From the first line down to the line containing "experiences that can’t", print the records below exactly, leaving every picture out.

/---

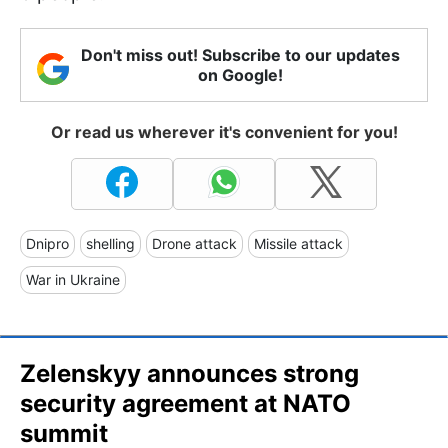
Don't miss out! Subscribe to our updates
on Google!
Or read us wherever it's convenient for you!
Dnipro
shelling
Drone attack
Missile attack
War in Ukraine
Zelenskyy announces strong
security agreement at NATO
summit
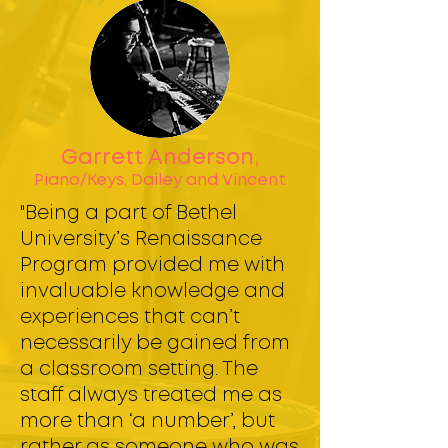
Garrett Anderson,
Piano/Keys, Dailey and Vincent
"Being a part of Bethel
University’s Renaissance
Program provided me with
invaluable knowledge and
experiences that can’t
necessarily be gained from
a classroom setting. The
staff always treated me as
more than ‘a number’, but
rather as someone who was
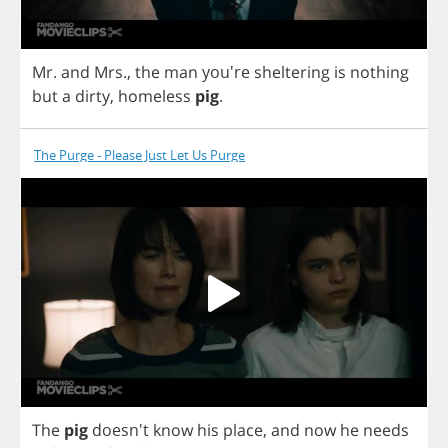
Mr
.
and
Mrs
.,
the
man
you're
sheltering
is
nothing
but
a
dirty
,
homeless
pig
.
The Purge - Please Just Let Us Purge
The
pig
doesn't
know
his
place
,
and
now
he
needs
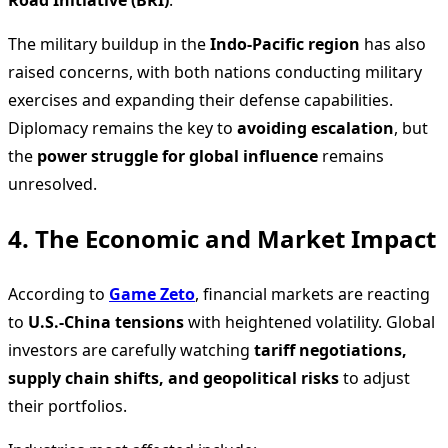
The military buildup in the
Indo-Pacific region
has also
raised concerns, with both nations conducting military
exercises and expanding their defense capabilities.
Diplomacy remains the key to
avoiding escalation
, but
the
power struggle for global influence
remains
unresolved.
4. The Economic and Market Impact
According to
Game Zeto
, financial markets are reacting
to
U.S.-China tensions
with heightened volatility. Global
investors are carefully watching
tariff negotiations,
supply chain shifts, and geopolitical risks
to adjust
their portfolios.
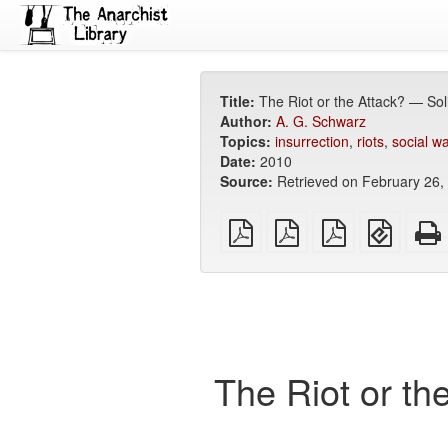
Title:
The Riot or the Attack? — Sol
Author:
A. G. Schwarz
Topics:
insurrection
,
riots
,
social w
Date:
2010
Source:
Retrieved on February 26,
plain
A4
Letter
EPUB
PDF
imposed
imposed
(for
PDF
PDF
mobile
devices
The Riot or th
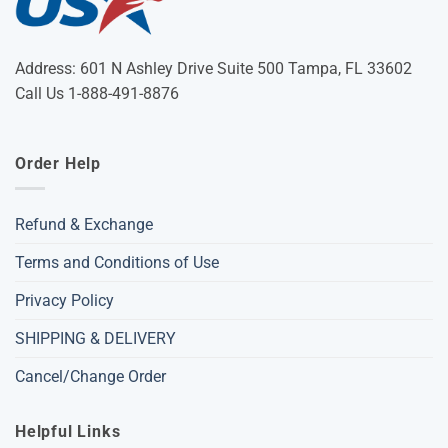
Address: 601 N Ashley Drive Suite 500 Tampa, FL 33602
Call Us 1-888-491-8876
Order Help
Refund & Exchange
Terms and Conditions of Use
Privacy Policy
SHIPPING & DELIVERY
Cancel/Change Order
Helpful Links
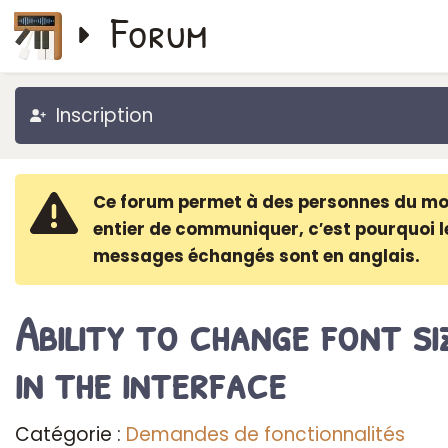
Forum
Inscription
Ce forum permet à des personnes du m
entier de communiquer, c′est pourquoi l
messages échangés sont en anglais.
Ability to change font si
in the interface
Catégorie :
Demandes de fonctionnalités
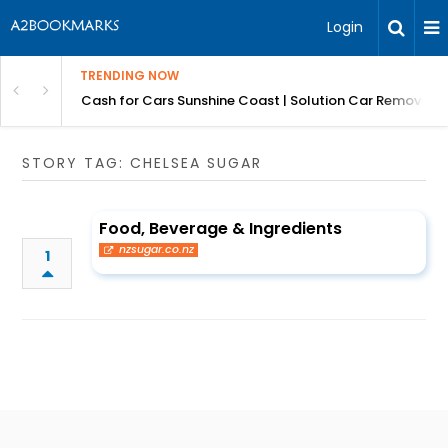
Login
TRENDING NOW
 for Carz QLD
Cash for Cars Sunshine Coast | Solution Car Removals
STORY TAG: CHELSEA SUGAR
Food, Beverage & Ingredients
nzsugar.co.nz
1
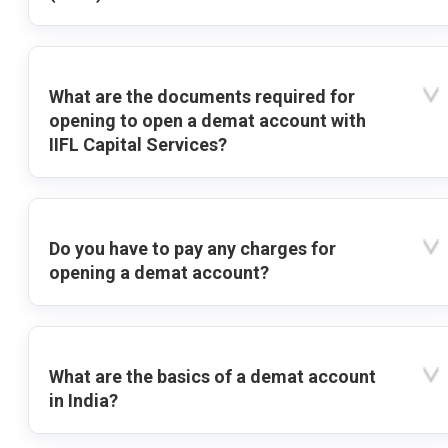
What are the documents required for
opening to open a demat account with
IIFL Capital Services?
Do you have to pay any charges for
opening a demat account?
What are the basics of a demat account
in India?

\---

Output of the task =>
Don't miss out! Subscribe to our updates
on Google!
Or read us wherever it's convenient for you!
Dnipro
shelling
Drone attack
Missile attack
War in Ukraine
Zelenskyy announces strong
security agreement at NATO
summit
Garrett Anderson,
Piano/Keys, Dailey and Vincent
"Being a part of Bethel
University’s Renaissance
Program provided me with
invaluable knowledge and
experiences that can’t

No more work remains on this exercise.